For the past 12 years the Crisis Centre of BC has offered mindfulness-based life skills resiliency programs on the unceded territories of the Coast Salish peoples – sḵwx̱wú7mesh (Squamish), sel̓íl̓witulh (Tsleil-Waututh), and xʷməθkʷəy̓əm (Musqueam) nations (Vancouver, Burnaby and the North Shore). While the existing program certainly resonated with youth, this new initiative provides an opportunity to engage local Indigenous communities to integrate their ways of knowing and being, and to build a program that speaks to the lived realities of young, urban Indigenous youth.
My role as Project Coordinator is framed by my personal lived experience with my Indigenous culture and mindfulness practices. As someone of Nehiyaw (Cree) descent, I was deprived of any knowledge of the Nehiyaw culture while growing up, and this cultural void made it even more difficult to endure the challenges of personal identity, poverty, and discrimination in my early life.

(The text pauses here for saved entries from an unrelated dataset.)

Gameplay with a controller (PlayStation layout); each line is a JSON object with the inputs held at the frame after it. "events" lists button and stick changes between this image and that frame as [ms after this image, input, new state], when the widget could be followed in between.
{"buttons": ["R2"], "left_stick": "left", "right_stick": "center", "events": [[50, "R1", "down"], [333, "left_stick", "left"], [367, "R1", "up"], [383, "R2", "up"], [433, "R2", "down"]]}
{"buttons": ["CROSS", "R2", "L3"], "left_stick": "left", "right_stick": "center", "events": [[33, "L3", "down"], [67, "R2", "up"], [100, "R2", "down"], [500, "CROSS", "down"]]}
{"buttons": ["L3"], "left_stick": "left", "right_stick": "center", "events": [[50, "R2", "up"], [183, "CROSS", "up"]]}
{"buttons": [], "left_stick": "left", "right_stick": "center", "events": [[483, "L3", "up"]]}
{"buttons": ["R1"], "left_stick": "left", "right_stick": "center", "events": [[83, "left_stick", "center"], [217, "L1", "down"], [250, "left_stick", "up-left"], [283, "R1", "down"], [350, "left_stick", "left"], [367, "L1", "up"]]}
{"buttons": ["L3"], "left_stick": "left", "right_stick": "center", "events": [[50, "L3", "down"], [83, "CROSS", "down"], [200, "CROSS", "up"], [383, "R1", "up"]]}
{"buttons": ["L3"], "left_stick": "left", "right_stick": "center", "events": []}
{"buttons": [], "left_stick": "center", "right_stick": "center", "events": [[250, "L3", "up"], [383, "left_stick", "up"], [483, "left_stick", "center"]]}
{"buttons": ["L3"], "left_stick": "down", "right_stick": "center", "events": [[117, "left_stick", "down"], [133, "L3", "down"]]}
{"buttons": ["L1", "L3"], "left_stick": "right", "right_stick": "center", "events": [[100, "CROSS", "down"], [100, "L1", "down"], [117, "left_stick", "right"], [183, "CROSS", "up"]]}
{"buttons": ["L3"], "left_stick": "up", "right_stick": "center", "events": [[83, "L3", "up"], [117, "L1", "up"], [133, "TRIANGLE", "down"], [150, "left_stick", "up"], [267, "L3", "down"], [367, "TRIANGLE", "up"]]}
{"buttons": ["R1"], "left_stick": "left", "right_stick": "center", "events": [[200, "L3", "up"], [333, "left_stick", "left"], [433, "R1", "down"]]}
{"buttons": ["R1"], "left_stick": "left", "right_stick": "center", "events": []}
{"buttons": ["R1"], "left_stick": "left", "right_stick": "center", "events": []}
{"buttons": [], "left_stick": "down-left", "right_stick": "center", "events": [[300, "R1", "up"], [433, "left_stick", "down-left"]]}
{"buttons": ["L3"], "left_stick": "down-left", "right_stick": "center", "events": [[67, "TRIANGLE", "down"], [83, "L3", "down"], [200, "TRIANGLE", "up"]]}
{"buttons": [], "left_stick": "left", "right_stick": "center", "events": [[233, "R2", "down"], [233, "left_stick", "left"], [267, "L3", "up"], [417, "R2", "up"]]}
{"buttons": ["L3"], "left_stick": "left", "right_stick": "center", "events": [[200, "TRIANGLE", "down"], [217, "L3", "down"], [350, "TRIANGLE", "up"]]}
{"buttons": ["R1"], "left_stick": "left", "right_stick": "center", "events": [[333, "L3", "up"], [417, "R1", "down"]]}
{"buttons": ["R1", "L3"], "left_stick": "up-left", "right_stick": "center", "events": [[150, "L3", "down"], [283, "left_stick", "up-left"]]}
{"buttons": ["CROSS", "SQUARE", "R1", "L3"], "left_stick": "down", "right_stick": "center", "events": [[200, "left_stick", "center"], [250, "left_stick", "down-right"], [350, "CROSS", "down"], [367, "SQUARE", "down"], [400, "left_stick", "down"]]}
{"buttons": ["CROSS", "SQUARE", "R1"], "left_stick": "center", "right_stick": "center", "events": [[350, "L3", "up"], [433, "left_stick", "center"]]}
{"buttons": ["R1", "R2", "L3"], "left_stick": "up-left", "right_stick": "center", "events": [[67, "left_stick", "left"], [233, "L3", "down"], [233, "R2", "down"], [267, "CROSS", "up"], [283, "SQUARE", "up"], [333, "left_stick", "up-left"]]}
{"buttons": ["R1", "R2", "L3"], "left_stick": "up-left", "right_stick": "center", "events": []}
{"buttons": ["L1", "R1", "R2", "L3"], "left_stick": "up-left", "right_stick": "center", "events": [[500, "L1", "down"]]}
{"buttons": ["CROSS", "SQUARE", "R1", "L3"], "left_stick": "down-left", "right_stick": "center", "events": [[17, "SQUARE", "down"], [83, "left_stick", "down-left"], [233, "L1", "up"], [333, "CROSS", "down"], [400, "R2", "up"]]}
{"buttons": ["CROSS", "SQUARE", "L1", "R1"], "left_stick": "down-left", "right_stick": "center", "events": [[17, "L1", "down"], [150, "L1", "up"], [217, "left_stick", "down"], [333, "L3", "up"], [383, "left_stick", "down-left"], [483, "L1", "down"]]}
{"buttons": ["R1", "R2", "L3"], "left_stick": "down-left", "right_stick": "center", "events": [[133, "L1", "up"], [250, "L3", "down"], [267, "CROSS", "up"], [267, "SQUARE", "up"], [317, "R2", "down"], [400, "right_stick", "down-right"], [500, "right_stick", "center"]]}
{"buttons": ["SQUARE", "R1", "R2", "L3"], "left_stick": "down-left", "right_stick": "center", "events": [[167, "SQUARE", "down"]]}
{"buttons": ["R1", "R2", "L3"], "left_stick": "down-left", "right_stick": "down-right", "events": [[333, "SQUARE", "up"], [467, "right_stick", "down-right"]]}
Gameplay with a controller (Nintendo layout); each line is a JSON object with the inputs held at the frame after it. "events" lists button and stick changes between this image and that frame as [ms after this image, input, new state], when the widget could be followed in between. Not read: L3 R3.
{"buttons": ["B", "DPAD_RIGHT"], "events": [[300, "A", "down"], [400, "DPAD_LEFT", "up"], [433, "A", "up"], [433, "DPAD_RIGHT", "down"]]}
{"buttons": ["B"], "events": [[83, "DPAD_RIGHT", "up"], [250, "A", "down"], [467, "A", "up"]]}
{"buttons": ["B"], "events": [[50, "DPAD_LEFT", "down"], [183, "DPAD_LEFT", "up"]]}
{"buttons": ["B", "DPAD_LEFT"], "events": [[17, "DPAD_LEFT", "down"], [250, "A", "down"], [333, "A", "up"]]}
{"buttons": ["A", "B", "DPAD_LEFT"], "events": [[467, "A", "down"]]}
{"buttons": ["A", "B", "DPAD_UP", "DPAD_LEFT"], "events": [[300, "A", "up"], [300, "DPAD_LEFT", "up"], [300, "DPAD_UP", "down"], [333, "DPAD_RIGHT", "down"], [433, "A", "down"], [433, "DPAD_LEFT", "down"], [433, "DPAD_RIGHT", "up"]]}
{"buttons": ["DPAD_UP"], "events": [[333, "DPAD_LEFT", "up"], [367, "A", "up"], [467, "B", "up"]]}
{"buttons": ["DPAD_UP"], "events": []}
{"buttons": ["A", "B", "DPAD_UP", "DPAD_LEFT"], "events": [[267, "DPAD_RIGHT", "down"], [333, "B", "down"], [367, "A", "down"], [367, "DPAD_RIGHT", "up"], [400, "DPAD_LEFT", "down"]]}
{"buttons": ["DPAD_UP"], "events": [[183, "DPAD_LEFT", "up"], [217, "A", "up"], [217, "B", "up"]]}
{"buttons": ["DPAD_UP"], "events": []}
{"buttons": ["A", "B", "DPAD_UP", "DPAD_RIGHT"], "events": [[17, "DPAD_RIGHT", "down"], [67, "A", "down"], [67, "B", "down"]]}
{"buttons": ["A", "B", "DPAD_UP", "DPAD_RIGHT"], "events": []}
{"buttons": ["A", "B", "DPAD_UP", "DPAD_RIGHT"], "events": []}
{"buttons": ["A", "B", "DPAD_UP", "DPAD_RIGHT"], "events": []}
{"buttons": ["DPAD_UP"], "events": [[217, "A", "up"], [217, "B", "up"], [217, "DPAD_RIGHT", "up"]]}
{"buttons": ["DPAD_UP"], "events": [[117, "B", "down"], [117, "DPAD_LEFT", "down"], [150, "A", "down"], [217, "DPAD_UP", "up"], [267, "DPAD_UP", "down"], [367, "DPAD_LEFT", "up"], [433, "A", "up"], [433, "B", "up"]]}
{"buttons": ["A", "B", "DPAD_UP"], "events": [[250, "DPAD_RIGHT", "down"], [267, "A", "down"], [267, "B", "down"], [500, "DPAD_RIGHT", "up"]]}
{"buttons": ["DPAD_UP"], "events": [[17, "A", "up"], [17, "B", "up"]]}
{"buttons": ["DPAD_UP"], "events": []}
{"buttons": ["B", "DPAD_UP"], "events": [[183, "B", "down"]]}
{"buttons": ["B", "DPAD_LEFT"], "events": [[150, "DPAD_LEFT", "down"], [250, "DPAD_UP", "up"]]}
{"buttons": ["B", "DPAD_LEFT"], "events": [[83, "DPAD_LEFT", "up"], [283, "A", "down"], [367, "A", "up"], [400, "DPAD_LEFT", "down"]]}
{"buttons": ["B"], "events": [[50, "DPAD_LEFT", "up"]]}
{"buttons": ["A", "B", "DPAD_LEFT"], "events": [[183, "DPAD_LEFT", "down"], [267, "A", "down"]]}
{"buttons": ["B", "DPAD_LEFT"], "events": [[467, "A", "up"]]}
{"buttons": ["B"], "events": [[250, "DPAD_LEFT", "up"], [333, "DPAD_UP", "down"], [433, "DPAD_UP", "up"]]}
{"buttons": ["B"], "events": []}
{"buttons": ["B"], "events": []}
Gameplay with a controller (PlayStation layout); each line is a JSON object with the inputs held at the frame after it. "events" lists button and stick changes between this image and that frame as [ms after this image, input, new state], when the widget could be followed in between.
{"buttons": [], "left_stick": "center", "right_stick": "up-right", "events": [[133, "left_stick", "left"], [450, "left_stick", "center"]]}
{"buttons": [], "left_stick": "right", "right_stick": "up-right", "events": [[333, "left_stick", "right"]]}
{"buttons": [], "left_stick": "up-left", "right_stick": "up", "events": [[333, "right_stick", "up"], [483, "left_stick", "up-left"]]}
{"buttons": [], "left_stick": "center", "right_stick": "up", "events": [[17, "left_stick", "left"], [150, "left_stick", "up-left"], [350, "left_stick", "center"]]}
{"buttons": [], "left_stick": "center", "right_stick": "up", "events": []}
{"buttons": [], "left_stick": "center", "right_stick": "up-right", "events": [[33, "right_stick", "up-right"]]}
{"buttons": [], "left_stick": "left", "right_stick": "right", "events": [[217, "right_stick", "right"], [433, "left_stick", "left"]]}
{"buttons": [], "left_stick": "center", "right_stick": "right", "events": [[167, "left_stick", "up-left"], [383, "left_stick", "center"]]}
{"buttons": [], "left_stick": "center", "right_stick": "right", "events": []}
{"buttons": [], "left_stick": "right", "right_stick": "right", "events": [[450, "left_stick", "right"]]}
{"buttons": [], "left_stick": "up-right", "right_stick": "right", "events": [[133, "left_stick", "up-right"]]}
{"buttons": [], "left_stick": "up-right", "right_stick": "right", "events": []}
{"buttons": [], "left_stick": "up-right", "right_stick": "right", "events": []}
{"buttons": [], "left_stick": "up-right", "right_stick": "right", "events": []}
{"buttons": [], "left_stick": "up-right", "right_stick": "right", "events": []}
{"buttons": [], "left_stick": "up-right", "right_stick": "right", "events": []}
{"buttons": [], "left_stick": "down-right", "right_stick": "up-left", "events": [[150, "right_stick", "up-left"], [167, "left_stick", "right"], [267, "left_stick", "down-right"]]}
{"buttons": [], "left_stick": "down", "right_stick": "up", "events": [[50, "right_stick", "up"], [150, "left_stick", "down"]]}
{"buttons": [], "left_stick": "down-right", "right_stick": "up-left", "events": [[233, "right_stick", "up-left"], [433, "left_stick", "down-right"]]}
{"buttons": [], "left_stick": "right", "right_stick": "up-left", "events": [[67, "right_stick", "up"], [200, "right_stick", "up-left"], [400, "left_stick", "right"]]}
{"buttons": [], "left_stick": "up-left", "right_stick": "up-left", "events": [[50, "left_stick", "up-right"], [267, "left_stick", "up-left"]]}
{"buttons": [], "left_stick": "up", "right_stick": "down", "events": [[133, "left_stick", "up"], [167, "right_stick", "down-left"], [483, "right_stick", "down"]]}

When I first began to spend time with an Elder, my journey of healing and understanding that I could thrive as a Nehiyaw person in pride and self-acceptance began. Shortly after starting down this path, I encountered mindfulness practice when I became friends with a young man studying to become a Buddhist monk in the Tibetan tradition. We had a kind of exchange of worldviews and cultural practices; my learning meditation and Buddhist philosophy, and his coming to sweat lodges and spending time learning from my Elder.
My life since that point has involved weaving these two things together into an upward spiral of growth, like the two wings of a bird carrying me to greater heights than each could alone. However, the simple fact is that mindfulness has long been integral to the Indigenous worldview, as well as our traditional cultural and spiritual practices. Moving through the world with the perspective that everything in nature is your relation, as well as sacred and imbued with spirit, requires a deep inner stillness and a mindfulness of your outer movements and interactions in order to live up to your beliefs and values.
During this summer, I had the opportunity to begin this project by working with youth, service providers and elders from Vancouver Aboriginal Family and Child Services Society and shishalh (Sechelt) Nation. Feedback and learning from those pilots are being woven into the curriculum, and we are currently reaching out and working with additional agencies and school programs this Fall. Sharing these tools within a cultural context with Indigenous youth provides a unique opportunity, as guidance and a strong sense of identity that comes through connection to one’s Indigenous culture and the inner landscape of the self, has the potential to be both transformational and life-promoting.
For the development of this program, I was also excited to truly embody and display the principles of community-based participatory research to more fully develop this program with the feedback from Indigenous youth and elders. The Crisis Centre has been very supportive of the fact that this program cannot treat the Indigenous community as a monolithic entity, nor can it be perceived as another outside party attempting to “fix” Indigenous individuals.
I have both curiosity and excitement around the future shape of this program, as we both give and receive one another’s teachings, and the increasingly beautiful and healing form it might take as we move into the future.